Bile acid diarrhea results from excessive amounts of bile acids entering the colon due to hepatic overexcretion of bile acids or bile acid malabsorption in the terminal ileum. The main therapies include bile acid sequestrants, such as colestyramine and colesevelam, which may be given in combination with the opioid receptor agonist loperamide. Some patients are refractory to conventional treatments. We report the use of the farnesoid X receptor agonist obeticholic acid in a patient with refractory bile acid diarrhea and subsequent intestinal failure. A 32-year-old woman with quiescent colonic Crohn’s disease and a normal terminal ileum had been diagnosed with severe bile acid malabsorption and complained of watery diarrhea and fatigue. The diarrhea resulted in hypokalemia and sodium depletion that made her dependent on twice weekly intravenous fluid and electrolyte infusions. Conventional therapies with colestyramine, colesevelam, and loperamide had no effect. Second-line antisecretory therapies with pantoprazole, liraglutide, and octreotide also failed. Third-line treatment with obeticholic acid reduced the number of stools from an average of 13 to an average of 7 per 24 h and improved the patient’s quality of life. The fluid and electrolyte balances normalized. The effect was sustained during follow-up for 6 mo with treatment at a daily dosage of 25 mg. The diarrhea worsened shortly after cessation of obeticholic acid. This case report supports the initial report that obeticholic acid may reduce bile acid production and improve symptoms in patients with bile acid diarrhea.

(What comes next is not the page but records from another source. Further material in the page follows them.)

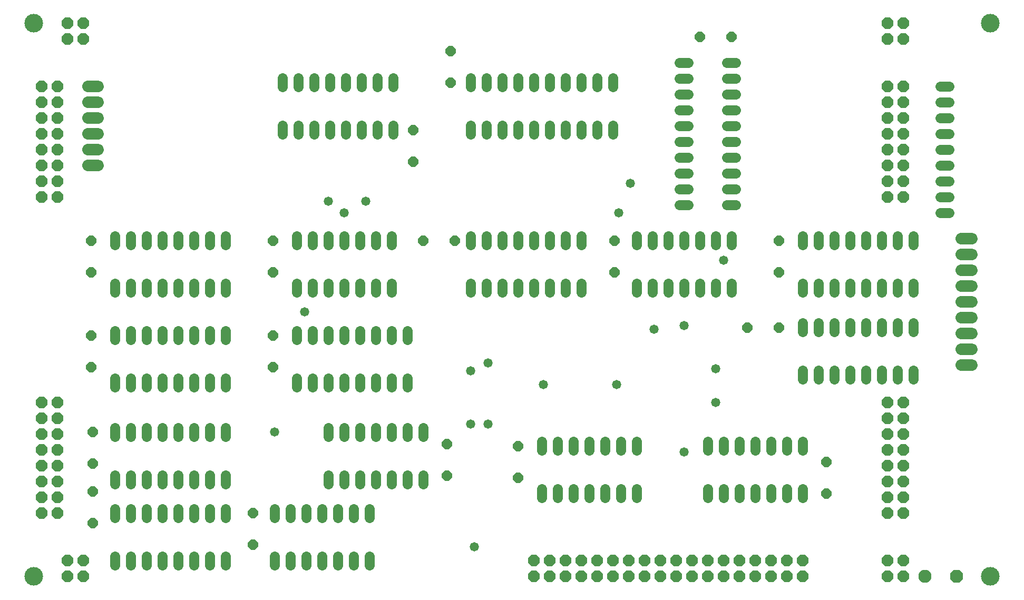
<source format=gbs>
G75*
%MOIN*%
%OFA0B0*%
%FSLAX24Y24*%
%IPPOS*%
%LPD*%
%AMOC8*
5,1,8,0,0,1.08239X$1,22.5*
%
%ADD10C,0.1180*%
%ADD11C,0.0640*%
%ADD12OC8,0.0640*%
%ADD13OC8,0.0720*%
%ADD14C,0.0720*%
%ADD15C,0.0830*%
%ADD16OC8,0.0830*%
%ADD17C,0.0580*%
D10*
X005265Y006140D03*
X005265Y041140D03*
X065765Y041140D03*
X065765Y006140D03*
D11*
X053890Y011110D02*
X053890Y011670D01*
X052890Y011670D02*
X052890Y011110D01*
X051890Y011110D02*
X051890Y011670D01*
X050890Y011670D02*
X050890Y011110D01*
X049890Y011110D02*
X049890Y011670D01*
X048890Y011670D02*
X048890Y011110D01*
X047890Y011110D02*
X047890Y011670D01*
X047890Y014110D02*
X047890Y014670D01*
X048890Y014670D02*
X048890Y014110D01*
X049890Y014110D02*
X049890Y014670D01*
X050890Y014670D02*
X050890Y014110D01*
X051890Y014110D02*
X051890Y014670D01*
X052890Y014670D02*
X052890Y014110D01*
X053890Y014110D02*
X053890Y014670D01*
X053890Y018610D02*
X053890Y019170D01*
X054890Y019170D02*
X054890Y018610D01*
X055890Y018610D02*
X055890Y019170D01*
X056890Y019170D02*
X056890Y018610D01*
X057890Y018610D02*
X057890Y019170D01*
X058890Y019170D02*
X058890Y018610D01*
X059890Y018610D02*
X059890Y019170D01*
X060890Y019170D02*
X060890Y018610D01*
X060890Y021610D02*
X060890Y022170D01*
X059890Y022170D02*
X059890Y021610D01*
X058890Y021610D02*
X058890Y022170D01*
X057890Y022170D02*
X057890Y021610D01*
X056890Y021610D02*
X056890Y022170D01*
X055890Y022170D02*
X055890Y021610D01*
X054890Y021610D02*
X054890Y022170D01*
X053890Y022170D02*
X053890Y021610D01*
X053890Y024110D02*
X053890Y024670D01*
X054890Y024670D02*
X054890Y024110D01*
X055890Y024110D02*
X055890Y024670D01*
X056890Y024670D02*
X056890Y024110D01*
X057890Y024110D02*
X057890Y024670D01*
X058890Y024670D02*
X058890Y024110D01*
X059890Y024110D02*
X059890Y024670D01*
X060890Y024670D02*
X060890Y024110D01*
X060890Y027110D02*
X060890Y027670D01*
X059890Y027670D02*
X059890Y027110D01*
X058890Y027110D02*
X058890Y027670D01*
X057890Y027670D02*
X057890Y027110D01*
X056890Y027110D02*
X056890Y027670D01*
X055890Y027670D02*
X055890Y027110D01*
X054890Y027110D02*
X054890Y027670D01*
X053890Y027670D02*
X053890Y027110D01*
X049670Y029640D02*
X049110Y029640D01*
X049110Y030640D02*
X049670Y030640D01*
X049670Y031640D02*
X049110Y031640D01*
X049110Y032640D02*
X049670Y032640D01*
X049670Y033640D02*
X049110Y033640D01*
X049110Y034640D02*
X049670Y034640D01*
X049670Y035640D02*
X049110Y035640D01*
X049110Y036640D02*
X049670Y036640D01*
X049670Y037640D02*
X049110Y037640D01*
X049110Y038640D02*
X049670Y038640D01*
X046670Y038640D02*
X046110Y038640D01*
X046110Y037640D02*
X046670Y037640D01*
X046670Y036640D02*
X046110Y036640D01*
X046110Y035640D02*
X046670Y035640D01*
X046670Y034640D02*
X046110Y034640D01*
X046110Y033640D02*
X046670Y033640D01*
X046670Y032640D02*
X046110Y032640D01*
X046110Y031640D02*
X046670Y031640D01*
X046670Y030640D02*
X046110Y030640D01*
X046110Y029640D02*
X046670Y029640D01*
X046390Y027670D02*
X046390Y027110D01*
X045390Y027110D02*
X045390Y027670D01*
X044390Y027670D02*
X044390Y027110D01*
X043390Y027110D02*
X043390Y027670D01*
X039890Y027670D02*
X039890Y027110D01*
X038890Y027110D02*
X038890Y027670D01*
X037890Y027670D02*
X037890Y027110D01*
X036890Y027110D02*
X036890Y027670D01*
X035890Y027670D02*
X035890Y027110D01*
X034890Y027110D02*
X034890Y027670D01*
X033890Y027670D02*
X033890Y027110D01*
X032890Y027110D02*
X032890Y027670D01*
X032890Y024670D02*
X032890Y024110D01*
X033890Y024110D02*
X033890Y024670D01*
X034890Y024670D02*
X034890Y024110D01*
X035890Y024110D02*
X035890Y024670D01*
X036890Y024670D02*
X036890Y024110D01*
X037890Y024110D02*
X037890Y024670D01*
X038890Y024670D02*
X038890Y024110D01*
X039890Y024110D02*
X039890Y024670D01*
X043390Y024670D02*
X043390Y024110D01*
X044390Y024110D02*
X044390Y024670D01*
X045390Y024670D02*
X045390Y024110D01*
X046390Y024110D02*
X046390Y024670D01*
X047390Y024670D02*
X047390Y024110D01*
X048390Y024110D02*
X048390Y024670D01*
X049390Y024670D02*
X049390Y024110D01*
X049390Y027110D02*
X049390Y027670D01*
X048390Y027670D02*
X048390Y027110D01*
X047390Y027110D02*
X047390Y027670D01*
X041890Y034110D02*
X041890Y034670D01*
X040890Y034670D02*
X040890Y034110D01*
X039890Y034110D02*
X039890Y034670D01*
X038890Y034670D02*
X038890Y034110D01*
X037890Y034110D02*
X037890Y034670D01*
X036890Y034670D02*
X036890Y034110D01*
X035890Y034110D02*
X035890Y034670D01*
X034890Y034670D02*
X034890Y034110D01*
X033890Y034110D02*
X033890Y034670D01*
X032890Y034670D02*
X032890Y034110D01*
X032890Y037110D02*
X032890Y037670D01*
X033890Y037670D02*
X033890Y037110D01*
X034890Y037110D02*
X034890Y037670D01*
X035890Y037670D02*
X035890Y037110D01*
X036890Y037110D02*
X036890Y037670D01*
X037890Y037670D02*
X037890Y037110D01*
X038890Y037110D02*
X038890Y037670D01*
X039890Y037670D02*
X039890Y037110D01*
X040890Y037110D02*
X040890Y037670D01*
X041890Y037670D02*
X041890Y037110D01*
X028015Y037110D02*
X028015Y037670D01*
X027015Y037670D02*
X027015Y037110D01*
X026015Y037110D02*
X026015Y037670D01*
X025015Y037670D02*
X025015Y037110D01*
X024015Y037110D02*
X024015Y037670D01*
X023015Y037670D02*
X023015Y037110D01*
X022015Y037110D02*
X022015Y037670D01*
X021015Y037670D02*
X021015Y037110D01*
X021015Y034670D02*
X021015Y034110D01*
X022015Y034110D02*
X022015Y034670D01*
X023015Y034670D02*
X023015Y034110D01*
X024015Y034110D02*
X024015Y034670D01*
X025015Y034670D02*
X025015Y034110D01*
X026015Y034110D02*
X026015Y034670D01*
X027015Y034670D02*
X027015Y034110D01*
X028015Y034110D02*
X028015Y034670D01*
X027890Y027670D02*
X027890Y027110D01*
X026890Y027110D02*
X026890Y027670D01*
X025890Y027670D02*
X025890Y027110D01*
X024890Y027110D02*
X024890Y027670D01*
X023890Y027670D02*
X023890Y027110D01*
X022890Y027110D02*
X022890Y027670D01*
X021890Y027670D02*
X021890Y027110D01*
X021890Y024670D02*
X021890Y024110D01*
X022890Y024110D02*
X022890Y024670D01*
X023890Y024670D02*
X023890Y024110D01*
X024890Y024110D02*
X024890Y024670D01*
X025890Y024670D02*
X025890Y024110D01*
X026890Y024110D02*
X026890Y024670D01*
X027890Y024670D02*
X027890Y024110D01*
X027890Y021670D02*
X027890Y021110D01*
X028890Y021110D02*
X028890Y021670D01*
X026890Y021670D02*
X026890Y021110D01*
X025890Y021110D02*
X025890Y021670D01*
X024890Y021670D02*
X024890Y021110D01*
X023890Y021110D02*
X023890Y021670D01*
X022890Y021670D02*
X022890Y021110D01*
X021890Y021110D02*
X021890Y021670D01*
X021890Y018670D02*
X021890Y018110D01*
X022890Y018110D02*
X022890Y018670D01*
X023890Y018670D02*
X023890Y018110D01*
X024890Y018110D02*
X024890Y018670D01*
X025890Y018670D02*
X025890Y018110D01*
X026890Y018110D02*
X026890Y018670D01*
X027890Y018670D02*
X027890Y018110D01*
X028890Y018110D02*
X028890Y018670D01*
X028890Y015545D02*
X028890Y014985D01*
X027890Y014985D02*
X027890Y015545D01*
X026890Y015545D02*
X026890Y014985D01*
X025890Y014985D02*
X025890Y015545D01*
X024890Y015545D02*
X024890Y014985D01*
X023890Y014985D02*
X023890Y015545D01*
X023890Y012545D02*
X023890Y011985D01*
X024890Y011985D02*
X024890Y012545D01*
X025890Y012545D02*
X025890Y011985D01*
X026890Y011985D02*
X026890Y012545D01*
X027890Y012545D02*
X027890Y011985D01*
X028890Y011985D02*
X028890Y012545D01*
X029890Y012545D02*
X029890Y011985D01*
X026515Y010420D02*
X026515Y009860D01*
X025515Y009860D02*
X025515Y010420D01*
X024515Y010420D02*
X024515Y009860D01*
X023515Y009860D02*
X023515Y010420D01*
X022515Y010420D02*
X022515Y009860D01*
X021515Y009860D02*
X021515Y010420D01*
X020515Y010420D02*
X020515Y009860D01*
X017390Y009860D02*
X017390Y010420D01*
X016390Y010420D02*
X016390Y009860D01*
X015390Y009860D02*
X015390Y010420D01*
X014390Y010420D02*
X014390Y009860D01*
X013390Y009860D02*
X013390Y010420D01*
X012390Y010420D02*
X012390Y009860D01*
X011390Y009860D02*
X011390Y010420D01*
X010390Y010420D02*
X010390Y009860D01*
X010390Y011985D02*
X010390Y012545D01*
X011390Y012545D02*
X011390Y011985D01*
X012390Y011985D02*
X012390Y012545D01*
X013390Y012545D02*
X013390Y011985D01*
X014390Y011985D02*
X014390Y012545D01*
X015390Y012545D02*
X015390Y011985D01*
X016390Y011985D02*
X016390Y012545D01*
X017390Y012545D02*
X017390Y011985D01*
X017390Y014985D02*
X017390Y015545D01*
X016390Y015545D02*
X016390Y014985D01*
X015390Y014985D02*
X015390Y015545D01*
X014390Y015545D02*
X014390Y014985D01*
X013390Y014985D02*
X013390Y015545D01*
X012390Y015545D02*
X012390Y014985D01*
X011390Y014985D02*
X011390Y015545D01*
X010390Y015545D02*
X010390Y014985D01*
X010390Y018110D02*
X010390Y018670D01*
X011390Y018670D02*
X011390Y018110D01*
X012390Y018110D02*
X012390Y018670D01*
X013390Y018670D02*
X013390Y018110D01*
X014390Y018110D02*
X014390Y018670D01*
X015390Y018670D02*
X015390Y018110D01*
X016390Y018110D02*
X016390Y018670D01*
X017390Y018670D02*
X017390Y018110D01*
X017390Y021110D02*
X017390Y021670D01*
X016390Y021670D02*
X016390Y021110D01*
X015390Y021110D02*
X015390Y021670D01*
X014390Y021670D02*
X014390Y021110D01*
X013390Y021110D02*
X013390Y021670D01*
X012390Y021670D02*
X012390Y021110D01*
X011390Y021110D02*
X011390Y021670D01*
X010390Y021670D02*
X010390Y021110D01*
X010390Y024110D02*
X010390Y024670D01*
X011390Y024670D02*
X011390Y024110D01*
X012390Y024110D02*
X012390Y024670D01*
X013390Y024670D02*
X013390Y024110D01*
X014390Y024110D02*
X014390Y024670D01*
X015390Y024670D02*
X015390Y024110D01*
X016390Y024110D02*
X016390Y024670D01*
X017390Y024670D02*
X017390Y024110D01*
X017390Y027110D02*
X017390Y027670D01*
X016390Y027670D02*
X016390Y027110D01*
X015390Y027110D02*
X015390Y027670D01*
X014390Y027670D02*
X014390Y027110D01*
X013390Y027110D02*
X013390Y027670D01*
X012390Y027670D02*
X012390Y027110D01*
X011390Y027110D02*
X011390Y027670D01*
X010390Y027670D02*
X010390Y027110D01*
X029890Y015545D02*
X029890Y014985D01*
X037390Y014670D02*
X037390Y014110D01*
X038390Y014110D02*
X038390Y014670D01*
X039390Y014670D02*
X039390Y014110D01*
X040390Y014110D02*
X040390Y014670D01*
X041390Y014670D02*
X041390Y014110D01*
X042390Y014110D02*
X042390Y014670D01*
X043390Y014670D02*
X043390Y014110D01*
X043390Y011670D02*
X043390Y011110D01*
X042390Y011110D02*
X042390Y011670D01*
X041390Y011670D02*
X041390Y011110D01*
X040390Y011110D02*
X040390Y011670D01*
X039390Y011670D02*
X039390Y011110D01*
X038390Y011110D02*
X038390Y011670D01*
X037390Y011670D02*
X037390Y011110D01*
X026515Y007420D02*
X026515Y006860D01*
X025515Y006860D02*
X025515Y007420D01*
X024515Y007420D02*
X024515Y006860D01*
X023515Y006860D02*
X023515Y007420D01*
X022515Y007420D02*
X022515Y006860D01*
X021515Y006860D02*
X021515Y007420D01*
X020515Y007420D02*
X020515Y006860D01*
X017390Y006860D02*
X017390Y007420D01*
X016390Y007420D02*
X016390Y006860D01*
X015390Y006860D02*
X015390Y007420D01*
X014390Y007420D02*
X014390Y006860D01*
X013390Y006860D02*
X013390Y007420D01*
X012390Y007420D02*
X012390Y006860D01*
X011390Y006860D02*
X011390Y007420D01*
X010390Y007420D02*
X010390Y006860D01*
X062610Y029140D02*
X063170Y029140D01*
X063170Y030140D02*
X062610Y030140D01*
X062610Y031140D02*
X063170Y031140D01*
X063170Y032140D02*
X062610Y032140D01*
X062610Y033140D02*
X063170Y033140D01*
X063170Y034140D02*
X062610Y034140D01*
X062610Y035140D02*
X063170Y035140D01*
X063170Y036140D02*
X062610Y036140D01*
X062610Y037140D02*
X063170Y037140D01*
D12*
X049390Y040265D03*
X047390Y040265D03*
X031640Y039390D03*
X031640Y037390D03*
X029265Y034390D03*
X029265Y032390D03*
X029890Y027390D03*
X031890Y027390D03*
X042015Y027390D03*
X042015Y025390D03*
X050390Y021890D03*
X052390Y021890D03*
X052390Y025390D03*
X052390Y027390D03*
X035890Y014390D03*
X035890Y012390D03*
X031390Y012515D03*
X031390Y014515D03*
X020390Y019390D03*
X020390Y021390D03*
X020390Y025390D03*
X020390Y027390D03*
X008890Y027390D03*
X008890Y025390D03*
X008890Y021390D03*
X008890Y019390D03*
X009015Y015265D03*
X009015Y013265D03*
X009015Y011515D03*
X009015Y009515D03*
X019140Y010140D03*
X019140Y008140D03*
X055390Y011390D03*
X055390Y013390D03*
D13*
X059265Y013140D03*
X060265Y013140D03*
X060265Y012140D03*
X059265Y012140D03*
X059265Y011140D03*
X060265Y011140D03*
X060265Y010140D03*
X059265Y010140D03*
X059265Y007140D03*
X060265Y007140D03*
X060265Y006140D03*
X059265Y006140D03*
X053890Y006140D03*
X053890Y007140D03*
X052890Y007140D03*
X051890Y007140D03*
X051890Y006140D03*
X052890Y006140D03*
X050890Y006140D03*
X049890Y006140D03*
X049890Y007140D03*
X050890Y007140D03*
X048890Y007140D03*
X047890Y007140D03*
X046890Y007140D03*
X046890Y006140D03*
X047890Y006140D03*
X048890Y006140D03*
X045890Y006140D03*
X044890Y006140D03*
X044890Y007140D03*
X045890Y007140D03*
X043890Y007140D03*
X042890Y007140D03*
X041890Y007140D03*
X041890Y006140D03*
X042890Y006140D03*
X043890Y006140D03*
X040890Y006140D03*
X039890Y006140D03*
X039890Y007140D03*
X040890Y007140D03*
X038890Y007140D03*
X037890Y007140D03*
X036890Y007140D03*
X036890Y006140D03*
X037890Y006140D03*
X038890Y006140D03*
X059265Y014140D03*
X060265Y014140D03*
X060265Y015140D03*
X059265Y015140D03*
X059265Y016140D03*
X060265Y016140D03*
X060265Y017140D03*
X059265Y017140D03*
X059265Y030140D03*
X060265Y030140D03*
X060265Y031140D03*
X059265Y031140D03*
X059265Y032140D03*
X060265Y032140D03*
X060265Y033140D03*
X059265Y033140D03*
X059265Y034140D03*
X060265Y034140D03*
X060265Y035140D03*
X059265Y035140D03*
X059265Y036140D03*
X060265Y036140D03*
X060265Y037140D03*
X059265Y037140D03*
X059265Y040140D03*
X060265Y040140D03*
X060265Y041140D03*
X059265Y041140D03*
X008390Y041140D03*
X007390Y041140D03*
X007390Y040140D03*
X008390Y040140D03*
X006765Y037140D03*
X005765Y037140D03*
X005765Y036140D03*
X006765Y036140D03*
X006765Y035140D03*
X005765Y035140D03*
X005765Y034140D03*
X006765Y034140D03*
X006765Y033140D03*
X005765Y033140D03*
X005765Y032140D03*
X006765Y032140D03*
X006765Y031140D03*
X005765Y031140D03*
X005765Y030140D03*
X006765Y030140D03*
X006765Y017140D03*
X005765Y017140D03*
X005765Y016140D03*
X006765Y016140D03*
X006765Y015140D03*
X005765Y015140D03*
X005765Y014140D03*
X006765Y014140D03*
X006765Y013140D03*
X005765Y013140D03*
X005765Y012140D03*
X006765Y012140D03*
X006765Y011140D03*
X005765Y011140D03*
X005765Y010140D03*
X006765Y010140D03*
X007390Y007140D03*
X008390Y007140D03*
X008390Y006140D03*
X007390Y006140D03*
D14*
X008695Y032140D02*
X009335Y032140D01*
X009335Y033140D02*
X008695Y033140D01*
X008695Y034140D02*
X009335Y034140D01*
X009335Y035140D02*
X008695Y035140D01*
X008695Y036140D02*
X009335Y036140D01*
X009335Y037140D02*
X008695Y037140D01*
X063945Y027515D02*
X064585Y027515D01*
X064585Y026515D02*
X063945Y026515D01*
X063945Y025515D02*
X064585Y025515D01*
X064585Y024515D02*
X063945Y024515D01*
X063945Y023515D02*
X064585Y023515D01*
X064585Y022515D02*
X063945Y022515D01*
X063945Y021515D02*
X064585Y021515D01*
X064585Y020515D02*
X063945Y020515D01*
X063945Y019515D02*
X064585Y019515D01*
D15*
X061640Y006140D03*
D16*
X063640Y006140D03*
D17*
X048390Y017140D03*
X048390Y019265D03*
X046390Y022015D03*
X044515Y021765D03*
X042140Y018265D03*
X037515Y018265D03*
X034015Y019640D03*
X032890Y019140D03*
X032890Y015765D03*
X034015Y015765D03*
X022390Y022890D03*
X024890Y029140D03*
X023890Y029890D03*
X026265Y029890D03*
X042265Y029140D03*
X043015Y031015D03*
X048890Y026140D03*
X046390Y014015D03*
X033140Y008015D03*
X020515Y015265D03*
M02*

</source>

Keywords: Bile acid malabsorption, Diarrhea, Farnesoid X-activated receptor, Crohn’s disease

Core tip: Bile acid diarrhea develops when excessive amounts of bile acids enter the terminal ileum and exceed the intestinal absorptive capacity. The excess bile acids enter the colon and cause secretory diarrhea. We report a patient with multiple potential causes of chronic diarrhea and suggest a systematic strategy for the diagnosis and treatment of this condition. Furthermore, we describe the use of a new treatment for severe bile acid diarrhea, obeticholic acid, which stimulates the farnesoid X receptor of the terminal ileum and increases fibroblast growth factor 19, thereby decreasing hepatic bile acid production via negative feedback.